01: The entire issue of the Review of Religious Research (December) is devoted to analyzing how the media portrays new religious movements.
Most of the scholars contributing to the issue are strongly critical of such coverage. In an opening essay, Stuart Wright of Lamar University asserts that the focus on abuse by leaders of new religious movements is the overriding image presented by the media on this subject. He asks how the “intents, beliefs and actions of diverse collectivities of groups representing a multitude of sundry religious traditions” can so easily “be reduced to a facile storyline or imbecilic made-for-TV movie.” John Dart of the Los Angeles Times, writes that the media’s focus on controversy and conflict, poor knowledge of religion among journalists, and a communications gap between reporters and social scientists, are more responsible for shallow coverage rather than any ingrained bias against NRMs.

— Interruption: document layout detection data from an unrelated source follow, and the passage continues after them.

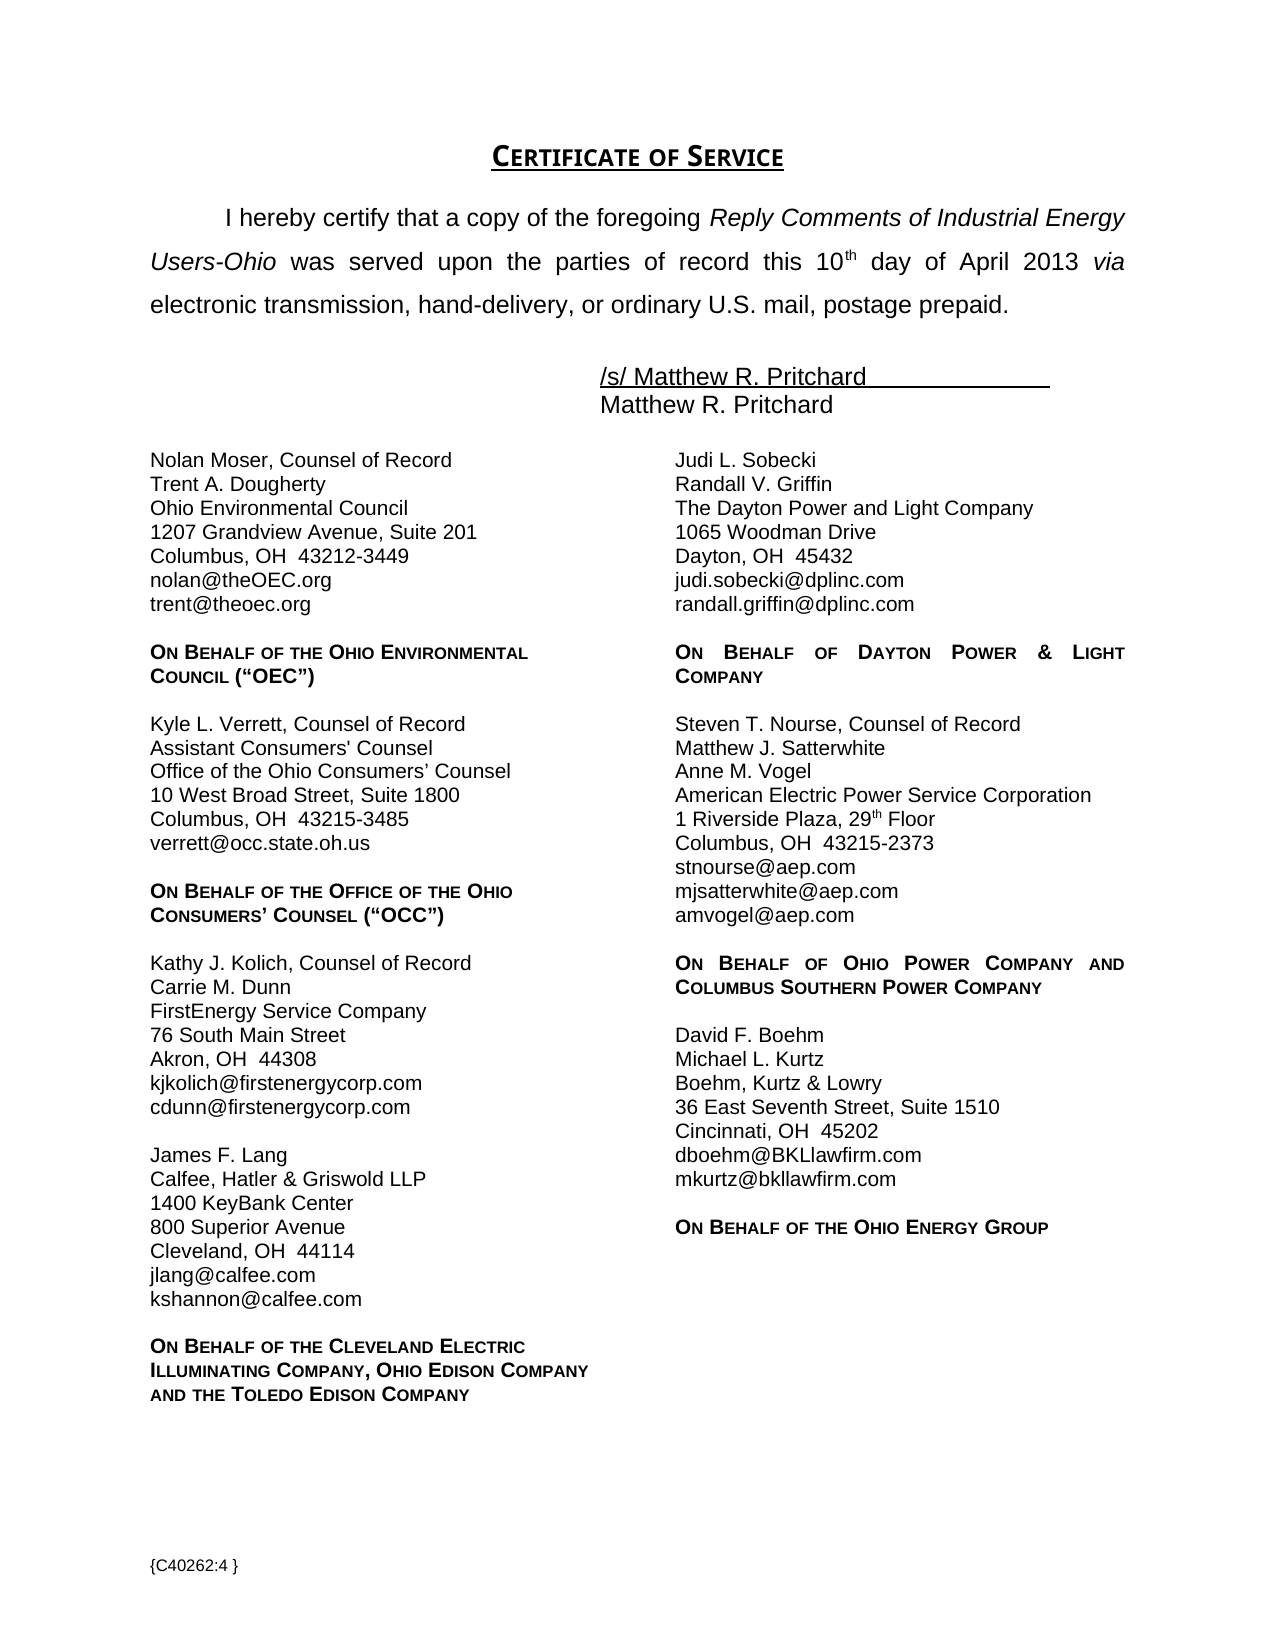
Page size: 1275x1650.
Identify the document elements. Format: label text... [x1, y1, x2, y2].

text I hereby certify that a copy of the foregoing Reply Comments of Industrial Energy Users-Ohio was served upon the parties of record this 10th day of April 2013 via electronic transmission, hand-delivery, or ordinary U.S. mail, postage prepaid. [150, 203, 1125, 318]
text 10 West Broad Street, Suite 1800 [150, 783, 600, 807]
text Ohio Environmental Council [150, 496, 600, 520]
text randall.griffin@dplinc.com [675, 592, 1125, 616]
text kjkolich@firstenergycorp.com [150, 1071, 600, 1095]
text kshannon@calfee.com [150, 1286, 600, 1310]
text verrett@occ.state.oh.us [150, 831, 600, 855]
text Randall V. Griffin [675, 472, 1125, 496]
text Carrie M. Dunn [150, 975, 600, 999]
text On Behalf of the Ohio Energy Group [675, 1214, 1125, 1238]
text Columbus, OH 43215-3485 [150, 807, 600, 831]
text Steven T. Nourse, Counsel of Record [675, 711, 1125, 735]
text jlang@calfee.com [150, 1262, 600, 1286]
text Matthew J. Satterwhite [675, 735, 1125, 759]
text Assistant Consumers' Counsel [150, 735, 600, 759]
text Kyle L. Verrett, Counsel of Record [150, 711, 600, 735]
text Cincinnati, OH 45202 [675, 1119, 1125, 1143]
text mkurtz@bkllawfirm.com [675, 1167, 1125, 1191]
text judi.sobecki@dplinc.com [675, 568, 1125, 592]
text 76 South Main Street [150, 1023, 600, 1047]
text Akron, OH 44308 [150, 1047, 600, 1071]
text American Electric Power Service Corporation [675, 783, 1125, 807]
text dboehm@BKLlawfirm.com [675, 1143, 1125, 1167]
text Nolan Moser, Counsel of Record [150, 448, 600, 472]
text The Dayton Power and Light Company [675, 496, 1125, 520]
text trent@theoec.org [150, 592, 600, 616]
text stnourse@aep.com [675, 855, 1125, 879]
text mjsatterwhite@aep.com [675, 879, 1125, 903]
text nolan@theOEC.org [150, 568, 600, 592]
text On Behalf of Dayton Power & Light Company [675, 639, 1125, 687]
text 1207 Grandview Avenue, Suite 201 [150, 520, 600, 544]
text Columbus, OH 43215-2373 [675, 831, 1125, 855]
text Certificate of Service [150, 135, 1125, 175]
text Columbus, OH 43212-3449 [150, 544, 600, 568]
text Calfee, Hatler & Griswold LLP [150, 1167, 600, 1191]
text James F. Lang [150, 1143, 600, 1167]
text On Behalf of Ohio Power Company and Columbus Southern Power Company [675, 951, 1125, 999]
text Trent A. Dougherty [150, 472, 600, 496]
text Michael L. Kurtz [675, 1047, 1125, 1071]
text Kathy J. Kolich, Counsel of Record [150, 951, 600, 975]
text cdunn@firstenergycorp.com [150, 1095, 600, 1119]
text Matthew R. Pritchard [600, 390, 1125, 419]
text FirstEnergy Service Company [150, 999, 600, 1023]
text On Behalf of the Cleveland Electric Illuminating Company, Ohio Edison Company and the Toledo Edison Company [150, 1334, 600, 1406]
text On Behalf of the Office of the Ohio Consumers’ Counsel (“OCC”) [150, 879, 600, 927]
text On Behalf of the Ohio Environmental Council (“OEC”) [150, 639, 600, 687]
text Judi L. Sobecki [675, 448, 1125, 472]
text 36 East Seventh Street, Suite 1510 [675, 1095, 1125, 1119]
text 800 Superior Avenue [150, 1214, 600, 1238]
text 1065 Woodman Drive [675, 520, 1125, 544]
text Anne M. Vogel [675, 759, 1125, 783]
text Boehm, Kurtz & Lowry [675, 1071, 1125, 1095]
text 1400 KeyBank Center [150, 1191, 600, 1214]
text Office of the Ohio Consumers’ Counsel [150, 759, 600, 783]
text David F. Boehm [675, 1023, 1125, 1047]
text 1 Riverside Plaza, 29th Floor [675, 807, 1125, 831]
text Dayton, OH 45432 [675, 544, 1125, 568]
text /s/ Matthew R. Pritchard [600, 362, 1125, 390]
text amvogel@aep.com [675, 903, 1125, 927]
text Cleveland, OH 44114 [150, 1238, 600, 1262]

For more information on this issue, write: Review of Religious Research, 108 Marist Hall, Catholic University of America, Washington, D.C. 20064.

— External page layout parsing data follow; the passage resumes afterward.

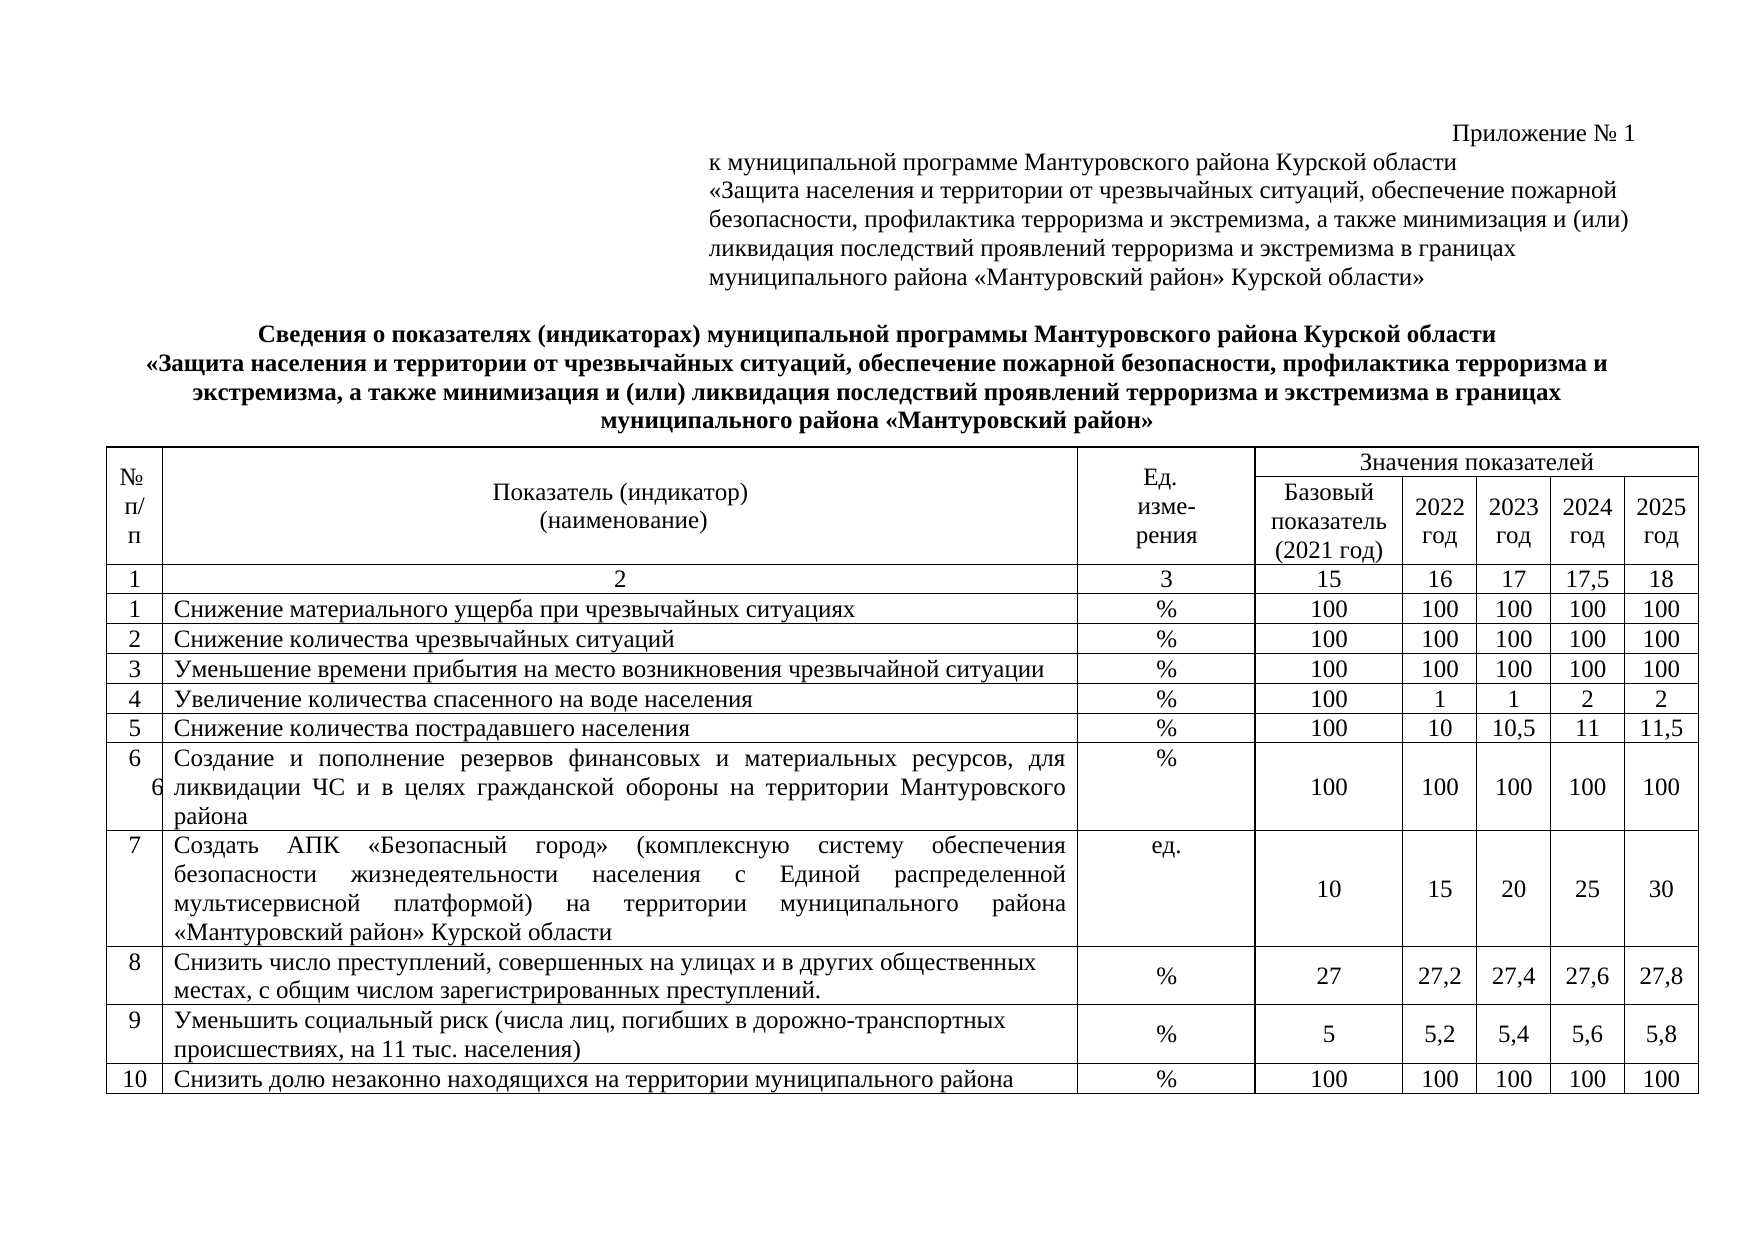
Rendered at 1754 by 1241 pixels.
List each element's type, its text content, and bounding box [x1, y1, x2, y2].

table_cell 10 [1403, 714, 1476, 742]
table_cell 15 [1403, 831, 1476, 946]
table_cell 6 6 [107, 743, 162, 829]
table_cell % [1078, 684, 1254, 712]
table_cell % [1078, 624, 1254, 653]
table_cell 17,5 [1551, 565, 1624, 593]
table_cell 100 [1256, 624, 1402, 653]
table_cell 100 [1625, 594, 1698, 623]
table_cell 27,8 [1625, 947, 1698, 1004]
table_cell % [1078, 743, 1254, 829]
text «Защита населения и территории от чрезвычайных ситуаций, обеспечение пожарной безопасности, профилактика терроризма и экстремизма, а также минимизация и (или) ликвидация последствий проявлений терроризма и экстремизма в границах муниципального района «Мантуровский район» Курской области» [709, 176, 1636, 291]
table_cell Создание и пополнение резервов финансовых и материальных ресурсов, для ликвидации ЧС и в целях гражданской обороны на территории Мантуровского района [163, 743, 1077, 829]
table_cell Уменьшить социальный риск (числа лиц, погибших в дорожно-транспортных происшествиях, на 11 тыс. населения) [163, 1005, 1077, 1063]
table_cell ед. [1078, 831, 1254, 946]
text к муниципальной программе Мантуровского района Курской области [709, 147, 1636, 176]
table_cell Снижение количества чрезвычайных ситуаций [163, 624, 1077, 653]
table_cell 9 [107, 1005, 162, 1063]
table_cell 100 [1256, 594, 1402, 623]
table_header Ед. изме- рения [1078, 448, 1254, 563]
table_cell 2024 год [1551, 477, 1624, 563]
table_cell Снижение количества пострадавшего населения [163, 714, 1077, 742]
table_cell 10,5 [1477, 714, 1550, 742]
table_cell Базовый показатель (2021 год) [1256, 477, 1402, 563]
table_cell 100 [1551, 624, 1624, 653]
table_cell 11 [1551, 714, 1624, 742]
table_cell Увеличение количества спасенного на воде населения [163, 684, 1077, 712]
table_cell 1 [107, 594, 162, 623]
table_cell 2 [107, 624, 162, 653]
table_cell 100 [1403, 743, 1476, 829]
table_cell 2022 год [1403, 477, 1476, 563]
table_cell 27,6 [1551, 947, 1624, 1004]
table_cell 1 [1477, 684, 1550, 712]
table_cell 5,6 [1551, 1005, 1624, 1063]
table_cell 25 [1551, 831, 1624, 946]
table_cell 100 [1256, 1064, 1402, 1092]
table_header № п/п [107, 448, 162, 563]
table_header Значения показателей [1256, 448, 1698, 476]
table_cell 10 [1256, 831, 1402, 946]
table_cell 2025 год [1625, 477, 1698, 563]
table_cell 2 [1625, 684, 1698, 712]
table_cell 100 [1256, 684, 1402, 712]
table_cell Снижение материального ущерба при чрезвычайных ситуациях [163, 594, 1077, 623]
table_cell 3 [107, 654, 162, 683]
table_cell 100 [1477, 594, 1550, 623]
table_cell 100 [1477, 743, 1550, 829]
text Сведения о показателях (индикаторах) муниципальной программы Мантуровского района Курской области [118, 319, 1636, 348]
table_cell 5 [1256, 1005, 1402, 1063]
table_cell 100 [1256, 714, 1402, 742]
table_cell 15 [1256, 565, 1402, 593]
table_cell 100 [1551, 654, 1624, 683]
table_cell 10 [107, 1064, 162, 1092]
table_cell 27,2 [1403, 947, 1476, 1004]
table_cell 27 [1256, 947, 1402, 1004]
table_cell 100 [1625, 654, 1698, 683]
table_cell 3 [1078, 565, 1254, 593]
table_cell 100 [1403, 1064, 1476, 1092]
table_cell 17 [1477, 565, 1550, 593]
table_cell 2 [1551, 684, 1624, 712]
table_cell 7 [107, 831, 162, 946]
table_cell % [1078, 654, 1254, 683]
text «Защита населения и территории от чрезвычайных ситуаций, обеспечение пожарной безопасности, профилактика терроризма и экстремизма, а также минимизация и (или) ликвидация последствий проявлений терроризма и экстремизма в границах муниципального района «Мантуровский район» [118, 348, 1636, 434]
table_cell 20 [1477, 831, 1550, 946]
table_cell 4 [107, 684, 162, 712]
table_cell 5,2 [1403, 1005, 1476, 1063]
table_cell 100 [1625, 624, 1698, 653]
table_cell 30 [1625, 831, 1698, 946]
table_cell Снизить число преступлений, совершенных на улицах и в других общественных местах, с общим числом зарегистрированных преступлений. [163, 947, 1077, 1004]
table_cell 5,8 [1625, 1005, 1698, 1063]
table_cell % [1078, 1064, 1254, 1092]
table_cell 100 [1477, 624, 1550, 653]
table_cell 5,4 [1477, 1005, 1550, 1063]
table_cell % [1078, 714, 1254, 742]
table_cell Уменьшение времени прибытия на место возникновения чрезвычайной ситуации [163, 654, 1077, 683]
table_cell 11,5 [1625, 714, 1698, 742]
table_cell 100 [1477, 1064, 1550, 1092]
table_cell 100 [1625, 1064, 1698, 1092]
table_cell 100 [1256, 743, 1402, 829]
table_cell 100 [1256, 654, 1402, 683]
table_cell % [1078, 1005, 1254, 1063]
table_cell 2 [163, 565, 1077, 593]
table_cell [163, 1064, 1077, 1092]
table_cell 16 [1403, 565, 1476, 593]
table_cell Создать АПК «Безопасный город» (комплексную систему обеспечения безопасности жизнедеятельности населения с Единой распределенной мультисервисной платформой) на территории муниципального района «Мантуровский район» Курской области [163, 831, 1077, 946]
table_cell 100 [1551, 1064, 1624, 1092]
table_cell 8 [107, 947, 162, 1004]
table_cell 100 [1403, 594, 1476, 623]
table_cell 100 [1403, 654, 1476, 683]
table_cell 2023 год [1477, 477, 1550, 563]
table_cell 100 [1403, 624, 1476, 653]
text Приложение № 1 [1004, 118, 1636, 147]
table_cell 1 [1403, 684, 1476, 712]
table_cell 100 [1551, 594, 1624, 623]
table_header Показатель (индикатор) (наименование) [163, 448, 1077, 563]
table_cell 5 [107, 714, 162, 742]
table_cell % [1078, 947, 1254, 1004]
table_cell 100 [1551, 743, 1624, 829]
table_cell 18 [1625, 565, 1698, 593]
table_cell 1 [107, 565, 162, 593]
table_cell % [1078, 594, 1254, 623]
table_cell 27,4 [1477, 947, 1550, 1004]
table_cell 100 [1625, 743, 1698, 829]
table_cell 100 [1477, 654, 1550, 683]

02: Those looking for updated research sources may benefit from a new web search engine produced by Calvin College, a Christian liberal arts school in Grand Rapids, Michigan.
Known as “AlphaSearch” it directs users to topical gateway sites developed by scholars around the world. These gateway sites compile links to the best sites for each category. It has earned USA Today’s “Hot Sites of the Day” award.